What foods can you recommend for ketogenic diet?

What should I eat in ketogenic diet? Listed below are 10 low-carbon and high-fat ingredients, which are the first choice for friends who want to make a ketogenic diet to help you make ketogenic success and stay healthy!

1. coconut oil: each 100g contains 0g carbohydrate and 0g protein.
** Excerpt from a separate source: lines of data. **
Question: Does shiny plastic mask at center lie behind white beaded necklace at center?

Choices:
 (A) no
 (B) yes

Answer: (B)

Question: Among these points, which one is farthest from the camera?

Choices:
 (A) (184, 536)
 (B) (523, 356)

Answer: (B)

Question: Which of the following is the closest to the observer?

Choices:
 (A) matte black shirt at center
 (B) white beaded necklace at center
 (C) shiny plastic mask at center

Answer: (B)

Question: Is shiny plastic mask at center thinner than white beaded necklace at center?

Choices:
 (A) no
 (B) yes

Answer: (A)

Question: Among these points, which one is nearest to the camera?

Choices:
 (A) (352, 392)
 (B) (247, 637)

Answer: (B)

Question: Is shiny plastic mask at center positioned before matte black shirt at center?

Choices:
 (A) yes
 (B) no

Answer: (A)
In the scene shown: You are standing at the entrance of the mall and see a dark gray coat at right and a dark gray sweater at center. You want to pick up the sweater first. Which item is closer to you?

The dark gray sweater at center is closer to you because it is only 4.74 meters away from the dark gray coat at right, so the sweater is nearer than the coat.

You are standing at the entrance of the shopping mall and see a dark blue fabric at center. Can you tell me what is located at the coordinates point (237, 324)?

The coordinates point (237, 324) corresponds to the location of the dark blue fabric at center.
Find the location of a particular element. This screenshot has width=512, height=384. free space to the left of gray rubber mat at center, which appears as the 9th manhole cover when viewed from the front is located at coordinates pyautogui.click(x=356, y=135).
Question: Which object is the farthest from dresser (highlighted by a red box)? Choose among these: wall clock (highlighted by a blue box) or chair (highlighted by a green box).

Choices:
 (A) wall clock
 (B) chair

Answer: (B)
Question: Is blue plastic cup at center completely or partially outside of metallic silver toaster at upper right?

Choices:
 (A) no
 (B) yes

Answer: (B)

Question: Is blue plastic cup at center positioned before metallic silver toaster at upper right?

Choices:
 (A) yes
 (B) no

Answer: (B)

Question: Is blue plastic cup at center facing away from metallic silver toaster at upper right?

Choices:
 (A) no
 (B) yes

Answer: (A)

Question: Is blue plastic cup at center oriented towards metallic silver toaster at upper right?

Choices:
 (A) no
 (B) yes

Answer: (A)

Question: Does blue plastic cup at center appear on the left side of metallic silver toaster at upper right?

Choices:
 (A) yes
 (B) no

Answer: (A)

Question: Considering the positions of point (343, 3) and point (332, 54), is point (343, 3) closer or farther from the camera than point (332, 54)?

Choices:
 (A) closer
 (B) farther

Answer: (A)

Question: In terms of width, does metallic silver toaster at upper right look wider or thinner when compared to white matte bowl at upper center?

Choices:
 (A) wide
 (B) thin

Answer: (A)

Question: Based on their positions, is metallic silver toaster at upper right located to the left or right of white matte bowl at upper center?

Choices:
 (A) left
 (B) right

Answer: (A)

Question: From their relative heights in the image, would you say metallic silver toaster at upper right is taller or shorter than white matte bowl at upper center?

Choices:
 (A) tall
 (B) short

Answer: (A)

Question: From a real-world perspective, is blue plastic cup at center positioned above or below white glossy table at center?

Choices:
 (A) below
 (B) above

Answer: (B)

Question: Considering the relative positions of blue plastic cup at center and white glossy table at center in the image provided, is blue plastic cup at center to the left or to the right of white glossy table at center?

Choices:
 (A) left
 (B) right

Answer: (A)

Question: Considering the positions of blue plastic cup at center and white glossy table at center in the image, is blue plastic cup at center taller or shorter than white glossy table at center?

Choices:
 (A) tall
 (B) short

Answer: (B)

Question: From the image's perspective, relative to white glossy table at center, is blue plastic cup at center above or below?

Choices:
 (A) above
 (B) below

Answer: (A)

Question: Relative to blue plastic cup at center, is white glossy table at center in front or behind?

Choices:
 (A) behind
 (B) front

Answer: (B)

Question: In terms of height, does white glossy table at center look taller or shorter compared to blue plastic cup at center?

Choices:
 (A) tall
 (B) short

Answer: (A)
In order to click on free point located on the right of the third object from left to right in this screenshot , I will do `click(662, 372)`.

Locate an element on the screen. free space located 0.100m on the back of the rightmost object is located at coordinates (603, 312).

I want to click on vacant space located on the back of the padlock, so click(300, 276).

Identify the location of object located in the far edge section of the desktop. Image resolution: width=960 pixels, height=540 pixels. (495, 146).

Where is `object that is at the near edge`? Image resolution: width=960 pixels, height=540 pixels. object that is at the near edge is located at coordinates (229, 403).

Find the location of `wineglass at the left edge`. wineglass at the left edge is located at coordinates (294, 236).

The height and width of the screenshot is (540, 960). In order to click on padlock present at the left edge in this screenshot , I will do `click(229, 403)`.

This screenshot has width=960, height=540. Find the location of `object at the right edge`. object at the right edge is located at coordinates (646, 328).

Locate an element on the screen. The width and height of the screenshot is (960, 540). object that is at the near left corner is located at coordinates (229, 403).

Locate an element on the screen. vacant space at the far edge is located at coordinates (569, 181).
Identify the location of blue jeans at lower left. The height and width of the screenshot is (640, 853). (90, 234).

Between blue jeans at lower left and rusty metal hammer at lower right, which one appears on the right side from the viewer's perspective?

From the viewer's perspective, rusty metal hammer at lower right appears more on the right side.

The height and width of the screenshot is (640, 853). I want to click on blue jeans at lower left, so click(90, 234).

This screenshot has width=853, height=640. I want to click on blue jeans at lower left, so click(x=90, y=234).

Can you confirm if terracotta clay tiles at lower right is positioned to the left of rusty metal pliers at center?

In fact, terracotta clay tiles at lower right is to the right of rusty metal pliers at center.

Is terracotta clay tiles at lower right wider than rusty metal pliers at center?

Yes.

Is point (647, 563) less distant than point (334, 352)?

The medium-chain fatty acids contained in coconut oil can stimulate metabolism in the human body and are not easy to accumulate in the body. Can directly enter the liver to produce ketone bodies, helping to enter the nutritional ketosis state. It is also one of the important materials for making bulletproof coffee, which is quite popular recently.

2. Grass-fed cream: the carbohydrate content is 0g, and the protein content is 0.6g per100g.

Compared with cereal-fed cream, grass-fed cream contains more omega-3 fatty acids, linoleic acid (CLA) and carotenoids which are beneficial to human body. In addition, the risk of mycotoxin pollution in grains is small, which is one of the ingredients for making bulletproof coffee. In ketogenic diet, bullet-proof coffee can be made from the above two ingredients to replace breakfast and accelerate the entry into ketosis.

3. Eggs: The carbohydrate content per 100g is 1.8g, and the protein content is12.5g.

Eggs are the source of high-quality protein, rich in vitamins and minerals, such as vitamins A, B6, B 12, folic acid, choline, minerals, iron, phosphorus, zinc and selenium. In addition to perfect nutrition, the production of ketogenic vegetables can also add many changes, which is a convenient and high-quality food.

3. Eggs: The carbohydrate content per 100g is 1.8g, and the protein content is12.5g.

Eggs are the source of high-quality protein, rich in vitamins and minerals, such as vitamins A, B6, B 12, folic acid, choline, minerals, iron, phosphorus, zinc and selenium. In addition to perfect nutrition, the production of ketogenic vegetables can also add many changes, which is a convenient and high-quality food.

5.85% dark chocolate: carbohydrate content 38.7g, protein content 100g.

Dark chocolate contains antioxidants and tryptamine acid, which can help the body secrete hemoglobin to stabilize mood, and can relieve appetite and maintain a good mood during ketogenic diet.

6. Nuts/seeds: The carbohydrate content per100g is about17g, and the protein content is about15g.

(Low-carbon category: walnuts, sunflower seeds, Hawaiian beans, pine nuts and hazelnuts)

Nut seeds are rich in vitamin E, which can help maintain the integrity of cell membrane and prevent oxidative damage. In addition, it also contains dietary fiber, which helps to prevent constipation caused by ketogenic diet. However, it should be noted that some nut seeds with high carbohydrate content, such as pistachios, cashews and almonds, must be reduced!

7. Olive oil: each 100g contains 0g carbohydrate and 0g protein.

Olive oil is rich in monounsaturated fatty acids, which helps to improve dyslipidemia and reduce the risk and mortality of cardiovascular disease. In addition, phenolic compounds and carotenoids with antioxidant effect are quite healthy oil sources, so it is suggested to choose virgin and unrefined olive oil, which will retain higher nutrients.

8. Meat: The carbohydrate content per 100g is about 0g, and the protein content is about 7g.

Recommended: beef, pork, mutton, chicken and fish.

Meat contains relatively complete essential amino acids and vitamins, which can provide nutrition for the normal operation of human body. In addition, it is also an important source to prevent anemia and blood matrix iron, and unprocessed meat should be the first choice in meat selection. These different meat choices also increase variability when making ketogenic dishes.

9. Full-fat cheese: carbohydrate 5.9g, protein100g.

Cheese is rich in calcium and vitamin B2, which can improve the metabolism of fat, and the lactose content is lower than that of whole milk, which will not affect the nutritional ketosis. It is a ketogenic food that is convenient to eat raw or eaten.

10. Low-carbon vegetables: per 100g, the carbohydrate content is about 5g, and the protein content is about1g.

Low-carbon vegetables can mainly provide vitamin C, dietary fiber and phytochemicals, and can also prevent constipation during ketogenic diet. The principle of choosing low-carbon vegetables is to try to choose vegetables that grow on the ground, such as broccoli, sesame leaves, Chinese cabbage, cockscomb melon, radish vine, spinach and so on. Because the carbohydrate content of these vegetables is usually lower than that of vegetables growing underground.